Une opportunité pour se réorienter ou doper son cursus

 

Et comme la licence pro redonne goût aux études longues, ce diplôme sert aussi de levier à certains étudiants pour changer d’orientation. "Même si on les prévient qu’en choisissant la licence professionnelle, ils se coupent du master, on voit des étudiants venant d’un L2 en sociologie, passer par une licence pro en géographie, pour ensuite se réorienter et poursuivre vers un master, note Rémy Rouault, qui estime que "ces stratégies d’adaptation répondent au manque de passerelles d’une discipline à l’autre."

Par ailleurs, nombre d’écoles, notamment en management, ouvrent leurs portes aux licences pro. "Ces étudiants recherchent soit à approfondir leur spécialité, soit à s’ouvrir sur une formation généraliste, souligne Bernard Belletante, directeur général d’Euromed Marseille. Et dans tous les cas, ils réussissent d’autant mieux qu’ils ont fait le choix d’avancer dans leur études pas à pas, avec toujours le souci de se professionnaliser".

Réservé aux bons élèves de licences 

 

Alors faut-il ou non poursuivre ? Tout dépend du niveau acquis en licence et des motivations pour un projet différé d’insertion professionnelle. "Mieux vaut avoir une bonne capacité à conceptualiser et être capable de construire des savoirs par soi-même, note Rémi Rouault, qui estime que les étudiants avec un niveau trop juste en licence risquent de d'échouer en master. Et comme la licence pro redonne goût aux études longues, ce diplôme sert aussi de levier à certains étudiants pour changer d’orientation. "Même si on les prévient qu’en choisissant la licence professionnelle, ils se coupent du master, on voit des étudiants venant d’un L2 en sociologie, passer par une licence pro en géographie, pour ensuite se réorienter et poursuivre vers un master, note Rémy Rouault, qui estime que "ces stratégies d’adaptation répondent au manque de passerelles d’une discipline à l’autre."
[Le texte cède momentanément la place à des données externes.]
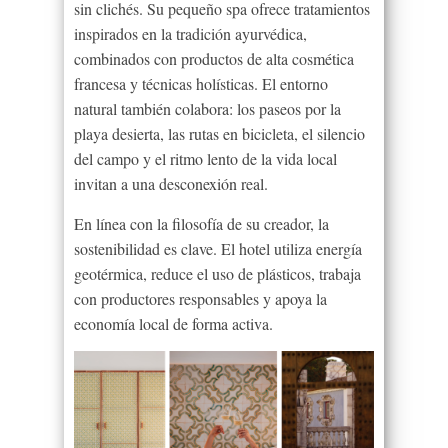
sin clichés. Su pequeño spa ofrece tratamientos
inspirados en la tradición ayurvédica,
combinados con productos de alta cosmética
francesa y técnicas holísticas. El entorno
natural también colabora: los paseos por la
playa desierta, las rutas en bicicleta, el silencio
del campo y el ritmo lento de la vida local
invitan a una desconexión real.
En línea con la filosofía de su creador, la
sostenibilidad es clave. El hotel utiliza energía
geotérmica, reduce el uso de plásticos, trabaja
con productores responsables y apoya la
economía local de forma activa.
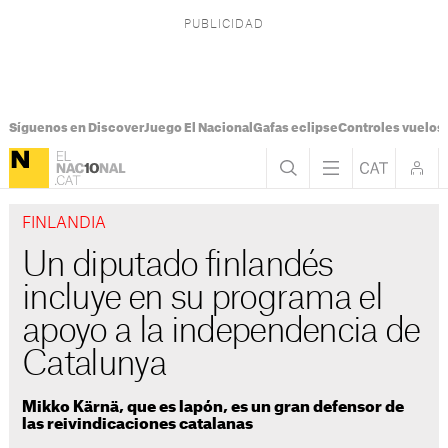
Síguenos en Discover
Juego El Nacional
Gafas eclipse
Controles vuelos I
FINLANDIA
Un diputado finlandés
incluye en su programa el
apoyo a la independencia de
Catalunya
Mikko Kärnä, que es lapón, es un gran defensor de
las reivindicaciones catalanas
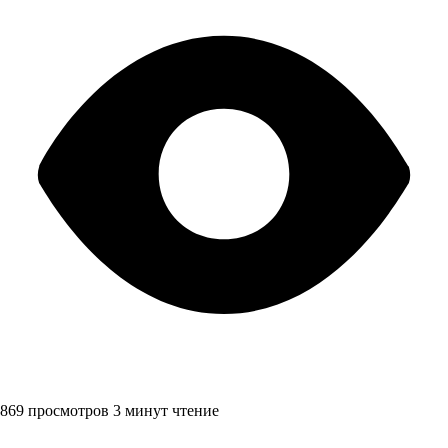
869 просмотров
3 минут чтение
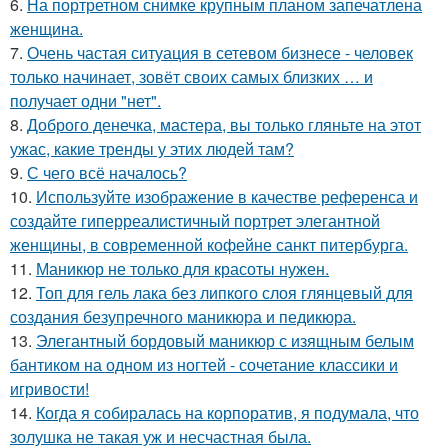
6.
На портретном снимке крупным планом запечатлена
женщина.
7.
Очень частая ситуация в сетевом бизнесе - человек
только начинает, зовёт своих самых близких … и
получает одни "нет".
8.
Доброго денечка, мастера, вы только гляньте на этот
ужас, какие тренды у этих людей там?
9.
С чего всё началось?
10.
Используйте изображение в качестве референса и
создайте гиперреалистичный портрет элегантной
женщины, в современной кофейне санкт питербурга.
11.
Маникюр не только для красоты нужен.
12.
Топ для гель лака без липкого слоя глянцевый для
создания безупречного маникюра и педикюра.
13.
Элегантный бордовый маникюр с изящным белым
бантиком на одном из ногтей - сочетание классики и
игривости!
14.
Когда я собиралась на корпоратив, я подумала, что
золушка не такая уж и несчастная была.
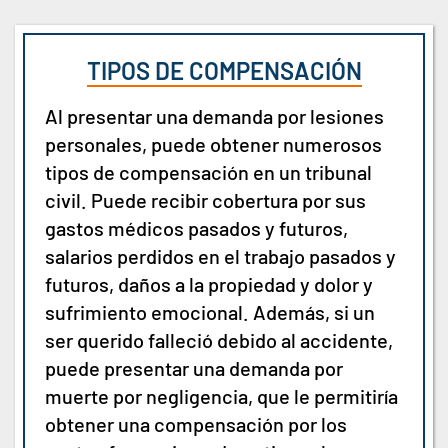
TIPOS DE COMPENSACIÓN
Al presentar una demanda por lesiones
personales, puede obtener numerosos
tipos de compensación en un tribunal
civil. Puede recibir cobertura por sus
gastos médicos pasados y futuros,
salarios perdidos en el trabajo pasados y
futuros, daños a la propiedad y dolor y
sufrimiento emocional. Además, si un
ser querido falleció debido al accidente,
puede presentar una demanda por
muerte por negligencia, que le permitiría
obtener una compensación por los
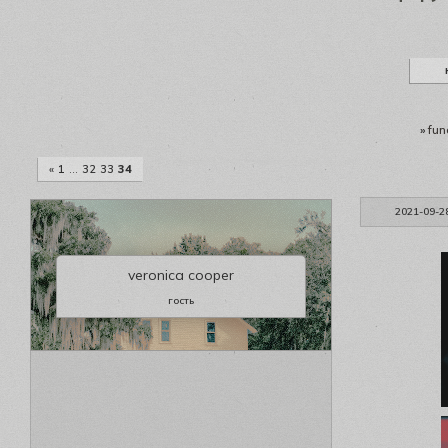
»
fun
«
1
…
32
33
34
2021-09-2
veronica cooper
гость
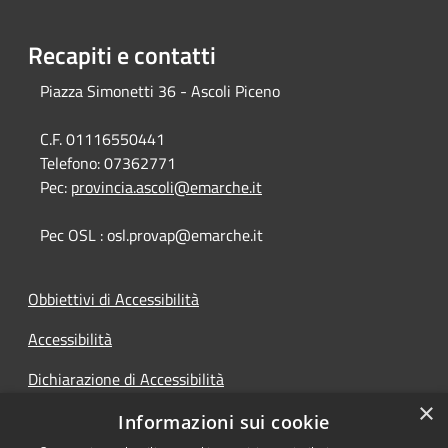
Recapiti e contatti
Piazza Simonetti 36 - Ascoli Piceno
C.F. 01116550441
Telefono:
07362771
Pec:
provincia.ascoli@emarche.it
Pec OSL : osl.provap@emarche.it
Obbiettivi di Accessibilità
Accessibilità
Dichiarazione di Accessibilità
×
Accesso Civico
Informazioni sui cookie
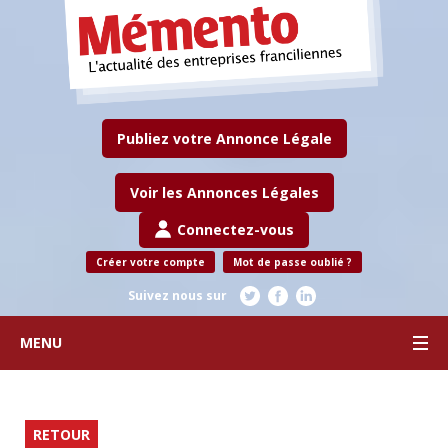
Publiez votre Annonce Légale
Voir les Annonces Légales
Connectez-vous
Créer votre compte
Mot de passe oublié ?
Suivez nous sur
MENU
RETOUR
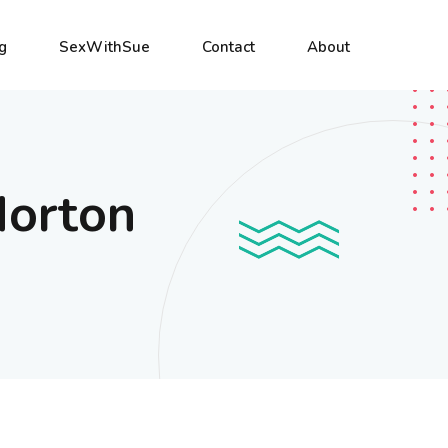
g
SexWithSue
Contact
About
orton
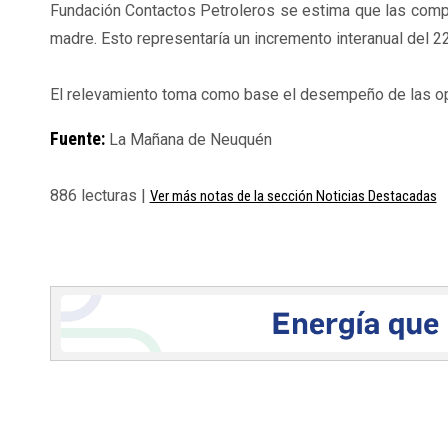
Fundación Contactos Petroleros se estima que las compa
madre. Esto representaría un incremento interanual del 2
El relevamiento toma como base el desempeño de las op
Fuente:
La Mañana de Neuquén
886 lecturas |
Ver más notas de la sección Noticias Destacadas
"Chaque année, nous encourageons 2 ou 3 élèves à poursuivre parce qu’ils ont de bons résultats dans les matières théoriques. Ce sont des étudiants qui se révèlent, et qui ont la capacité d’intégrer une école d’ingénieurs", souligne Laurent Deroussi. Et même Gilles Raby concède quelques exceptions à la règle : "Pour des étudiants brillants, il n’y a pas de raison de les empêcher de poursuivre.

Mais cela doit rester très exceptionnel." Et pour ceux qui choisissent la voie plus classique de l’insertion immédiate après la licence pro, il sera toujours temps de reprendre une formation après quelques années d’expérience en entreprise.